François de Malherbe: «Non mi parlate più, il vostro pessimo stile mi disgusta!»
Jean-Antoine Watteau: «Toglietemi quel crocefisso! Come ha potuto un artista riprodurre così male i tratti di Dio!»
Georges Bernanos: «A noi due!»
Victor Hugo: «Vedo una luce nera».

In certi casi Brackett ha lavorato su documenti inediti, elemento che ha contribuito non poco a dare un’impronta originale alla sua ricerca.
Ad esempio, grazie ad una lettera rinvenuta nell’archivio di Lord William Oglander, spedita in data 19 settembre 1724 dalla tenuta di campagna nel Lancashire del gentiluomo inglese, Brackett ha potuto accertare che il fisico Samuel Richard Charrington, professore emerito dell’Università di Cambridge e amico di Oglander, con il quale condivise la passione per le stelle e i cavalli, si spense all’età di novantadue anni emettendo un prolungato: «Ahhhhhh!», e che la causa di quel grido fu il nipotino di Charrington, Thomas, un tredicenne che pesava circa 112 chili. Sedutosi ai bordi del letto del nonno morente, per vederne da vicino la sofferenza sul volto, il ragazzone non si accorse che era sprofondato con tutto il suo peso sopra un ginocchio del vegliardo.
Nel pomeriggio del 7 aprile 1848 il pittore ungherese István Vörösmarty, famoso in tutto il mondo per i suoi quadri che raffigurano scorci di paesaggi visti dai ponti sul Danubio e sul Tibisco, morì in una stanza d’albergo a Kecskemét inveendo contro la sorella minore che da mesi lo accudiva, perché la poveretta, come al solito, gli aveva zuccherato troppo il tè. Prima di chiudere gli occhi per sempre, lasciando cadere sul pavimento la tazzina di porcellana, Vörösmarty ebbe il tempo di dire: «Maledizione a te, Stéfania, è troppo dolce, dannatamente dolce!»
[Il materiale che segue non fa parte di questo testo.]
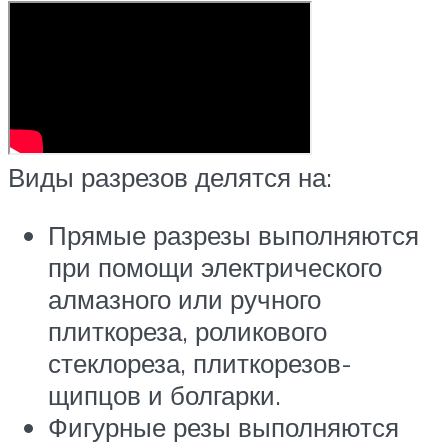
Виды разрезов делятся на:
Прямые разрезы выполняются
при помощи электрического
алмазного или ручного
плиткореза, роликового
стеклореза, плиткорезов-
щипцов и болгарки.
Фигурные резы выполняются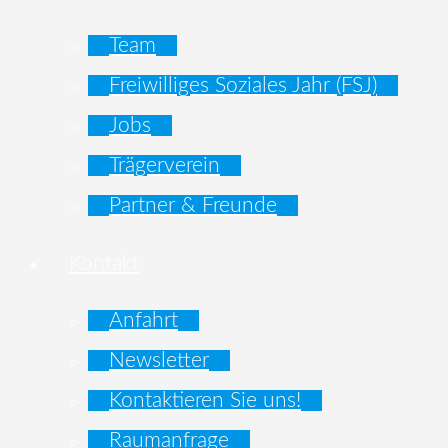
Team
Freiwilliges Soziales Jahr (FSJ)
Jobs
Trägerverein
Partner & Freunde
Kontakt
Anfahrt
Newsletter
Kontaktieren Sie uns!
Raumanfrage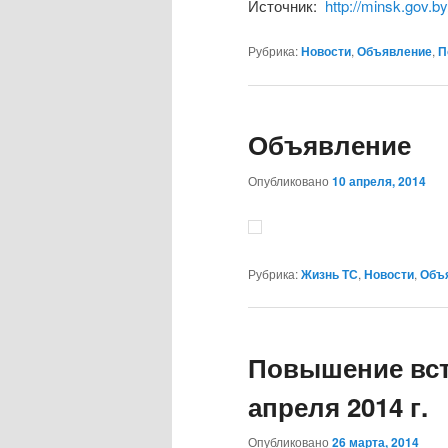
Источник:
http://minsk.gov.b
Рубрика:
Новости
,
Объявление
,
П
Объявление
Опубликовано
10 апреля, 2014
Рубрика:
Жизнь ТС
,
Новости
,
Объ
Повышение вст
апреля 2014 г.
Опубликовано
26 марта, 2014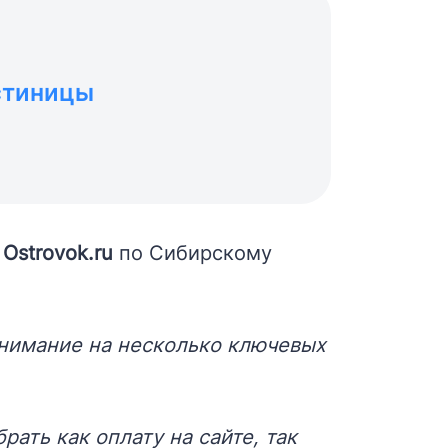
стиницы
и
Ostrovok.ru
по Сибирскому
внимание на несколько ключевых
ать как оплату на сайте, так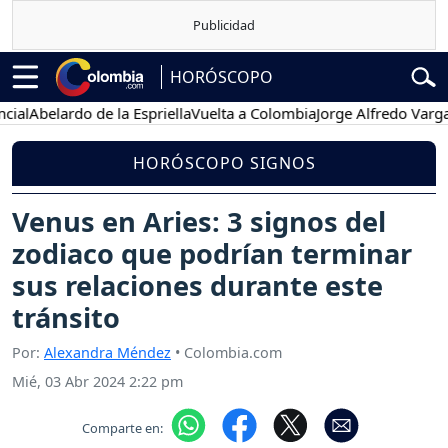
HORÓSCOPO
belardo de la Espriella
Vuelta a Colombia
Jorge Alfredo Vargas
Gus
HORÓSCOPO SIGNOS
Venus en Aries: 3 signos del
zodiaco que podrían terminar
sus relaciones durante este
tránsito
Por:
Alexandra Méndez
• Colombia.com
Mié, 03 Abr 2024 2:22 pm
Comparte en: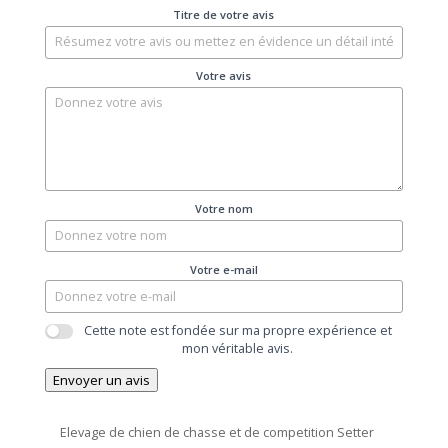
Titre de votre avis
Votre avis
Votre nom
Votre e-mail
Cette note est fondée sur ma propre expérience et
mon véritable avis.
Envoyer un avis
Elevage de chien de chasse et de competition Setter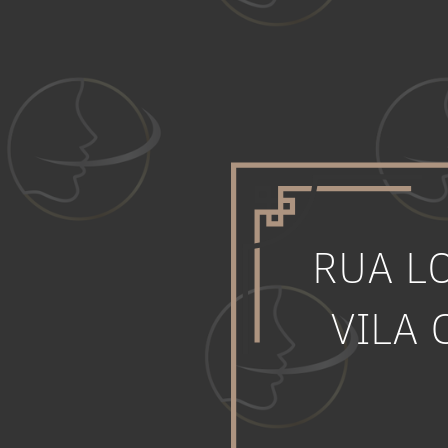
RUA L
VILA 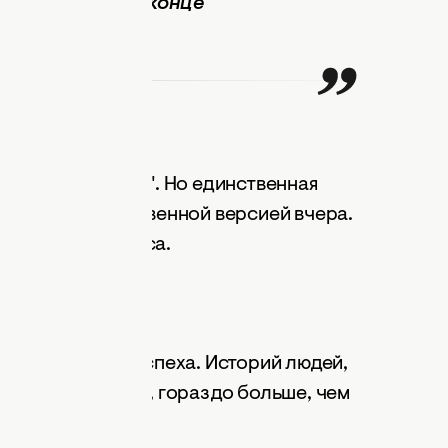
чных попыток, в конце
езультат,
италий Курсик.
 другими
 кто-то "лучший". Но единственная
ние себя с собственной версией вчера.
 вашего прогресса.
 связи
не гарантируют успеха. Историй людей,
ли значительного, гораздо больше, чем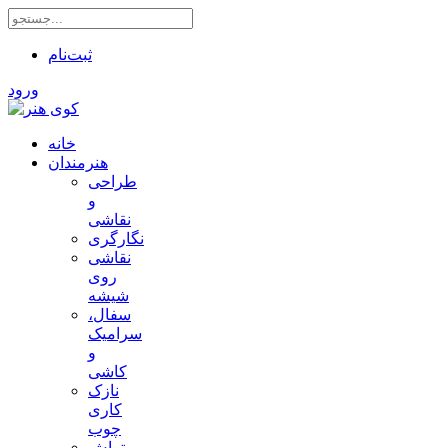
ثبت‌نام
ورود
خانه
هنرمندان
طراحی
و
نقاشی
نگارگری
نقاشی
روی
شیشه
سفال،
سرامیک
و
کاشی
نازک
کاری
چوب
تراش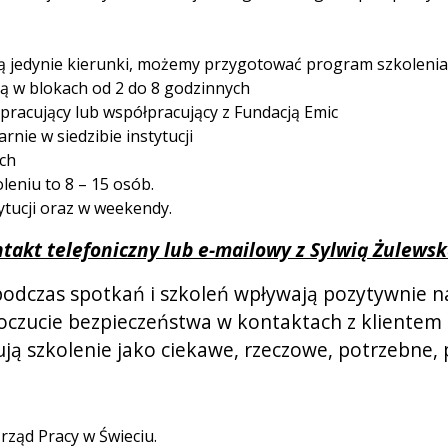
jedynie kierunki, możemy przygotować program szkolenia 
ą w blokach od 2 do 8 godzinnych
 pracujący lub współpracujący z Fundacją Emic
rnie w siedzibie instytucji
ch
eniu to 8 – 15 osób.
tucji oraz w weekendy.
takt telefoniczny lub e-mailowy z Sylwią Żulews
odczas spotkań i szkoleń wpływają pozytywnie n
 i poczucie bezpieczeństwa w kontaktach z klient
ją szkolenie jako ciekawe, rzeczowe, potrzebne, 
ząd Pracy w Świeciu.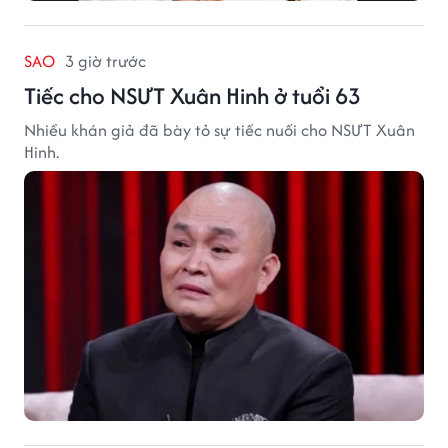
SAO
3 giờ trước
Tiếc cho NSƯT Xuân Hinh ở tuổi 63
Nhiều khán giả đã bày tỏ sự tiếc nuối cho NSƯT Xuân
Hinh.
Brackett racconta che il cuore di Alfred von Eschenbach, noto esponente del partito liberale-nazionale ai tempi di Bismarck, non resse quando, il 23 gennaio 1882, l’anziano uomo politico di Dresda, febbricitante per via di una polmonite, dopo aver vagabondato per casa completamente nudo, s’immerse nella vasca da bagno piena d’acqua gelata. Un attimo prima aveva confidato al segretario (e furono quelle con ogni probabilità le sue ultime parole): «Ho caldo».
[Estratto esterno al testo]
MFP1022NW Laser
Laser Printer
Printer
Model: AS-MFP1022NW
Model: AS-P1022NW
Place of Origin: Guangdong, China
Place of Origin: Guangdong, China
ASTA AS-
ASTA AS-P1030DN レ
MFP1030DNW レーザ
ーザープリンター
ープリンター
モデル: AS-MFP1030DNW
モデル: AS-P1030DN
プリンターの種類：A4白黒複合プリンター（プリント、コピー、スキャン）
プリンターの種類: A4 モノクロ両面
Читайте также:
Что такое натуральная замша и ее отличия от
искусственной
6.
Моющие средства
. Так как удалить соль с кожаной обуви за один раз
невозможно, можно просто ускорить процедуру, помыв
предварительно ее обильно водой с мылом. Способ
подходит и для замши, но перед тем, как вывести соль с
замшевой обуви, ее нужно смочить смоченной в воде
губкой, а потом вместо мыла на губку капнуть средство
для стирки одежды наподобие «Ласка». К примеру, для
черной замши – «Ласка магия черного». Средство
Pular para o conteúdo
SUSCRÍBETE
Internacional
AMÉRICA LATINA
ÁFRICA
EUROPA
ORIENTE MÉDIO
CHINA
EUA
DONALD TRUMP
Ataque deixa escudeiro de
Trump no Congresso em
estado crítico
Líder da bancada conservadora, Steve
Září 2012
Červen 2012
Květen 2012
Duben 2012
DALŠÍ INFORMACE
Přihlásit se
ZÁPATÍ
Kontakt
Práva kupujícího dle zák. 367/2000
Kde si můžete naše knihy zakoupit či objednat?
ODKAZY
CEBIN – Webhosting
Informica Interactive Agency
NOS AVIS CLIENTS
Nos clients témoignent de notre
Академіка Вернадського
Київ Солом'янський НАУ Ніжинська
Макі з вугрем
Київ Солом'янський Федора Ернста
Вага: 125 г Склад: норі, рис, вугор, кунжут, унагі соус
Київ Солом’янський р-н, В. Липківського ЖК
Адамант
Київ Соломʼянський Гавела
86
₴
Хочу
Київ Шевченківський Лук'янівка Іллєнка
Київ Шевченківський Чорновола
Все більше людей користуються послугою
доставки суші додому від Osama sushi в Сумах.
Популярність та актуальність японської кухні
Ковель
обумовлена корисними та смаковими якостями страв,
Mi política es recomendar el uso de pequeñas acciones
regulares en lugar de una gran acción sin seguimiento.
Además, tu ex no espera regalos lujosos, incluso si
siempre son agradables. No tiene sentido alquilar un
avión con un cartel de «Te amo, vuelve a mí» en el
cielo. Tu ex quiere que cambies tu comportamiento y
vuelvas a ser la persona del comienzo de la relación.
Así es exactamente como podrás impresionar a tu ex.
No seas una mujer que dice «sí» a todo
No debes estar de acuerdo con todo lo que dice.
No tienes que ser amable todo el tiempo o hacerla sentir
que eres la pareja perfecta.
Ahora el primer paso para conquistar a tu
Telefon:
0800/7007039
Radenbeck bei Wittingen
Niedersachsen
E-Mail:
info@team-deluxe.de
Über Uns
Nel diario tenuto dal marito di Anna Celakovský, per un decennio prima ballerina del Teatro Nazionale di Praga, sono descritte le ultime ore della grande artista ceca che un giorno (per l’esattezza il 14 aprile 1901), drizzandosi a fatica sul letto, protese le braccia in avanti e, rivolta al medico di famiglia che la visitava, prima di spegnersi, disse con una voce rauca: «Fatemi scendere!», come «se qualcuno» - scrive il marito Karel Biebl - «l’avesse presa per i fianchi e sollevata da terra, tenuta lì, sospesa per aria, in un ultimo, vibrante passo di danza».